The increase comes despite tighter lending rules introduced in 2015 to guard against another property-driven credit bubble.
The figures also show that consumers here are borrowing more to purchase more expensive homes, reflecting the acceleration in property values.
The research, based on over 17,000 loans from the State’s six main lenders, shows the average loan taken out by a first-time buyer in the first six months of 2018 was €216,505. This was €16,825 or 8 per cent higher than in the corresponding period last year.
The average value of properties being purchased by first-time buyers was put at €287,081, which was €20,596 or 8 per cent up on the previous period.
The figures also suggested that the average income of first-time buyers here was now €73,272, which was 4 per cent higher than last year.
Second and subsequent borrowers were also borrowing more to acquire costlier properties. The average loan size in this category was €234,226, which was €4,041 or 1.7 per cent higher than in 2017.
The average value of properties being purchased by second and subsequent borrowers was €412,124, which was 2.7 per cent higher than the previous period.
The Central Bank’s report also noted that the average loan-to-value (LTV) of first-time buyers was just under 80 per cent while the average loan-to-income (LTI) was 3.1.
For second and subsequent borrowers, the average LTV was just under 67 per cent while the average LTI was 2.6 while the average borrower age increased from 41 to 42 years old.
Separate Central Bank figures showed household debt as a percentage of disposable income declined to 133 in the first quarter of this year, its lowest level since 2004.
Despite the improvement, Irish households remain the fourth most indebted in the EU.
The figures show the share of new-fixed rate lending continued to rise with fixed rates of three years and over representing 48 per cent of new primary-dwelling-house (PDH) lending.

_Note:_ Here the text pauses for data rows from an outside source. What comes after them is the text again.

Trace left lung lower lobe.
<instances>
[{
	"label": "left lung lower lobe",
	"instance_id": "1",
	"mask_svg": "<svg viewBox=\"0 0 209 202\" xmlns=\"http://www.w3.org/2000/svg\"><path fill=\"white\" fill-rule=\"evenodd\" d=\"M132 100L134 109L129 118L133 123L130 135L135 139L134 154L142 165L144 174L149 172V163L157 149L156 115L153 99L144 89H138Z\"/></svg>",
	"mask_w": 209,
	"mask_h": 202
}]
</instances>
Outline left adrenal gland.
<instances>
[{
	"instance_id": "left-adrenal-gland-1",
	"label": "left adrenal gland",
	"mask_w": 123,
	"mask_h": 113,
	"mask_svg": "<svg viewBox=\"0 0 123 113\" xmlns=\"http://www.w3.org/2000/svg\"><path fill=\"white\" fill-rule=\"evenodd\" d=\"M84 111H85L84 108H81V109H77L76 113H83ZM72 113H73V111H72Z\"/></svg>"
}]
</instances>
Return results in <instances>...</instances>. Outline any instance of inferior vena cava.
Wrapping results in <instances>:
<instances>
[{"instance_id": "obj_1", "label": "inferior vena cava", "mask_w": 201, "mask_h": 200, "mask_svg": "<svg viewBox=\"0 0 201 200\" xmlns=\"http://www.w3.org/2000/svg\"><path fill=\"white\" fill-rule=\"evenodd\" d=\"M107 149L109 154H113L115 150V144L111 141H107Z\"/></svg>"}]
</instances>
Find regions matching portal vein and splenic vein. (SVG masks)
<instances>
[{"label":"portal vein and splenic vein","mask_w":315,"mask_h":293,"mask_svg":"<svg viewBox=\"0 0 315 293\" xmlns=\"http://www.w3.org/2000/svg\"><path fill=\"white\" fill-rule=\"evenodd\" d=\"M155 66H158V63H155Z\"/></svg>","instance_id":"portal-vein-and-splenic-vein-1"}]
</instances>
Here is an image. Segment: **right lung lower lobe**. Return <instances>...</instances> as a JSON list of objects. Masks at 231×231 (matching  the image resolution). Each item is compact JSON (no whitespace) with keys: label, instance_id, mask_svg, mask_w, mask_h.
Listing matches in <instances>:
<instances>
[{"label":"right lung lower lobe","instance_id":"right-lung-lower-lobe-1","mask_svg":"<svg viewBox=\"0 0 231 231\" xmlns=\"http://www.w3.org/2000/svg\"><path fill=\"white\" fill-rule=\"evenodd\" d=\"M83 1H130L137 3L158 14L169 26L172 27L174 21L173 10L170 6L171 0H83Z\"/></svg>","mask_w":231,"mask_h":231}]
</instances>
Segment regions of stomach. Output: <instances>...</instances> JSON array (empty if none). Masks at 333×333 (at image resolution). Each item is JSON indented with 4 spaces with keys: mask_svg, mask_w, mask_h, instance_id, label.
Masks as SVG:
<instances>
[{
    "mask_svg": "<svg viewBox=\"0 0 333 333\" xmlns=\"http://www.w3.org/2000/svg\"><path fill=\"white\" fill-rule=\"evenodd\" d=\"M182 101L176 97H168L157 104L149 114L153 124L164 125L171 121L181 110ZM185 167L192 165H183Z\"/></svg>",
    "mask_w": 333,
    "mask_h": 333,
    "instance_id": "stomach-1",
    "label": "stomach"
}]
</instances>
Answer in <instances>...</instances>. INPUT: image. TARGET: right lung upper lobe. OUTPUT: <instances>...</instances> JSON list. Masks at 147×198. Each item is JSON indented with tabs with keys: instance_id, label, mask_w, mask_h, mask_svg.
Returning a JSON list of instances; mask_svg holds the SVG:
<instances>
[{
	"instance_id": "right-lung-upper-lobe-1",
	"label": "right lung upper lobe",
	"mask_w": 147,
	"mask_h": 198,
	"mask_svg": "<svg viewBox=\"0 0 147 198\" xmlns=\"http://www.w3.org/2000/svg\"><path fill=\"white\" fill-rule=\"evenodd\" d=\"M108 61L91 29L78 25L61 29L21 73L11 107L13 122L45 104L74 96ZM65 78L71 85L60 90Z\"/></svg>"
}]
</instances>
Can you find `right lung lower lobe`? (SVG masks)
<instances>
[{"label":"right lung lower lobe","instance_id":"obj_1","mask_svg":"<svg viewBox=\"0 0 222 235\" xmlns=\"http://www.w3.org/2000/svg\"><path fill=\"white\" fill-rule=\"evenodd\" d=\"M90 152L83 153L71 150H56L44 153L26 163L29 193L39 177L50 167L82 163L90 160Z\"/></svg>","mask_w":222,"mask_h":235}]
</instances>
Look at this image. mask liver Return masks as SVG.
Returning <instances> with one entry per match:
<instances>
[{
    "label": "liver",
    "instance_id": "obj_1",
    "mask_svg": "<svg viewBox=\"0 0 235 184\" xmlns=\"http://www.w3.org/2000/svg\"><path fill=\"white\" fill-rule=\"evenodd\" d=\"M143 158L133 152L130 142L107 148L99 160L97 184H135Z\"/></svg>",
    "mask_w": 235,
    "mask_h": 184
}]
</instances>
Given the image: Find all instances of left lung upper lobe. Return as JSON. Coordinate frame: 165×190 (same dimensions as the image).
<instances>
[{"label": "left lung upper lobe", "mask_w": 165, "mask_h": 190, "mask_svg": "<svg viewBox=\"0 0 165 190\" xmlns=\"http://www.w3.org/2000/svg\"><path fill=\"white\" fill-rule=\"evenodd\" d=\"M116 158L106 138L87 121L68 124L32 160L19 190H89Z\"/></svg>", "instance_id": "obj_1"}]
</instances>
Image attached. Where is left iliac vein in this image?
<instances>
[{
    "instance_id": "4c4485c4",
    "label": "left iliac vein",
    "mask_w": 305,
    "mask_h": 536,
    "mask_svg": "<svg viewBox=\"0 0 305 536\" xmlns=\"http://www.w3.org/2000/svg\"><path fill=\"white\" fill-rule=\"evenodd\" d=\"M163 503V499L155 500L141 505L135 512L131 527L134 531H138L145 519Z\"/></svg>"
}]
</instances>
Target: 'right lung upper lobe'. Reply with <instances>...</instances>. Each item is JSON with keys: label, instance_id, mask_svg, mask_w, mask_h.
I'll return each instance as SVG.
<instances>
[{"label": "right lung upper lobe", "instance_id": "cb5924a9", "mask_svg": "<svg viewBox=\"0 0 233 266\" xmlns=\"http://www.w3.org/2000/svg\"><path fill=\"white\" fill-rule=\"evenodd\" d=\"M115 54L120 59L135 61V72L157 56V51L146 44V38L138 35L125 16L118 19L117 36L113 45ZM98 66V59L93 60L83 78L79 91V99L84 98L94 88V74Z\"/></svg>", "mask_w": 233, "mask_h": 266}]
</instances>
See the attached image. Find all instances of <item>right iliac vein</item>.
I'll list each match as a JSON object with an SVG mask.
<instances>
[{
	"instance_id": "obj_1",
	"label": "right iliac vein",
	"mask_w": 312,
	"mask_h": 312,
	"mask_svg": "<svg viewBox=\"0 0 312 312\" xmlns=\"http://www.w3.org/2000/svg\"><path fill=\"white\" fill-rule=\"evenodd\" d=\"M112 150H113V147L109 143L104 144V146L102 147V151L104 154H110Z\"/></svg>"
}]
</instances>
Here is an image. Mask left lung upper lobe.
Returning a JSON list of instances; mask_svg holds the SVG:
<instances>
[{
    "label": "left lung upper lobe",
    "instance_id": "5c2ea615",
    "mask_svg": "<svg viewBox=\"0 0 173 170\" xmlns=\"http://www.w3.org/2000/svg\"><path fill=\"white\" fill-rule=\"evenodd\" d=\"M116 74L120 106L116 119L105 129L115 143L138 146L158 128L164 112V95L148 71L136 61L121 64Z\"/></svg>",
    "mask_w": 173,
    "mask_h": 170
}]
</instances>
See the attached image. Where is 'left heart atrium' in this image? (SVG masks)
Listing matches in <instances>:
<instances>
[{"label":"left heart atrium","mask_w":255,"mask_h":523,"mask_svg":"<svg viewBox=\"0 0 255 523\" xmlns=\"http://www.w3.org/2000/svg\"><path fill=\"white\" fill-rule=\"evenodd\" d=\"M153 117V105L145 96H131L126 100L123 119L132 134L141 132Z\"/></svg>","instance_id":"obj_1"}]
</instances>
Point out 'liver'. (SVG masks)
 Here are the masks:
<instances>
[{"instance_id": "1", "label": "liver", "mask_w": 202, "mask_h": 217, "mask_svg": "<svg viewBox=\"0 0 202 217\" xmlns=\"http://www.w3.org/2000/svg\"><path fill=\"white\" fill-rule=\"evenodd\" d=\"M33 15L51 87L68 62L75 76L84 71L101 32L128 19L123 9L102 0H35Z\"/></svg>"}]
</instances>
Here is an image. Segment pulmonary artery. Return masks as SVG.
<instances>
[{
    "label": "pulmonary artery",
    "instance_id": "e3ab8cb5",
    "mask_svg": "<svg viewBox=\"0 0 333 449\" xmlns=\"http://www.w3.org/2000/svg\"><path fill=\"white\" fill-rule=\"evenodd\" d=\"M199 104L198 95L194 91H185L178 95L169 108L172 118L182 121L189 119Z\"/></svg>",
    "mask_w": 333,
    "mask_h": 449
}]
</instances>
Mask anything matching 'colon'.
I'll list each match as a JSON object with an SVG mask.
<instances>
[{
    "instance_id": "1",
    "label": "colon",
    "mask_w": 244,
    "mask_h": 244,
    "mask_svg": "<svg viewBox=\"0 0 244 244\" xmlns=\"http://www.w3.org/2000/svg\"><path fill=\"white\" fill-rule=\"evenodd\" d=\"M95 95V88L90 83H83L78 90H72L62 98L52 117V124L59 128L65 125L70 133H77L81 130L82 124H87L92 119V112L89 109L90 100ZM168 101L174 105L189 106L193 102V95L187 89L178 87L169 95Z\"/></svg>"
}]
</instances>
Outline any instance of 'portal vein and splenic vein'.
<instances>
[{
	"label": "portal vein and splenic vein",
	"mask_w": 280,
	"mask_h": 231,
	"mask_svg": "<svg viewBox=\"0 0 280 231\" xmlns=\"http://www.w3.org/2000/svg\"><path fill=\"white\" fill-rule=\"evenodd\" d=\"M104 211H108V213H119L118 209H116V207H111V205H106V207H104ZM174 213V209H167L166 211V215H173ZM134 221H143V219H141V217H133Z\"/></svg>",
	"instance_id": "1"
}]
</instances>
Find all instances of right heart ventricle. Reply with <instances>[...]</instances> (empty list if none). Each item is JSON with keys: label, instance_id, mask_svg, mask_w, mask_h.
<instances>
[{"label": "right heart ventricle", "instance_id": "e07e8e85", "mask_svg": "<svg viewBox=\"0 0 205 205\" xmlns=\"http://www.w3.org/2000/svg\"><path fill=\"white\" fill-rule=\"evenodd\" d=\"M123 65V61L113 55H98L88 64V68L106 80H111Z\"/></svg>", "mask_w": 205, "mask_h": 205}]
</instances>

The figures showed approximately 35 per cent of purchases by first-time buyers in the second quarter were for a newly constructed properties, in comparison with 28 per cent for second and subsequent borrowers.
The share of non-mortgaged household transactions continues to decline but remains substantial at 29.5 per cent, the report said.
The figures also showed the number and share of loans in arrears continues to fall with 63,402 loans classified as being in arrears of over 90 days in the second quarter, down from 72,610 in the second quarter of 2017.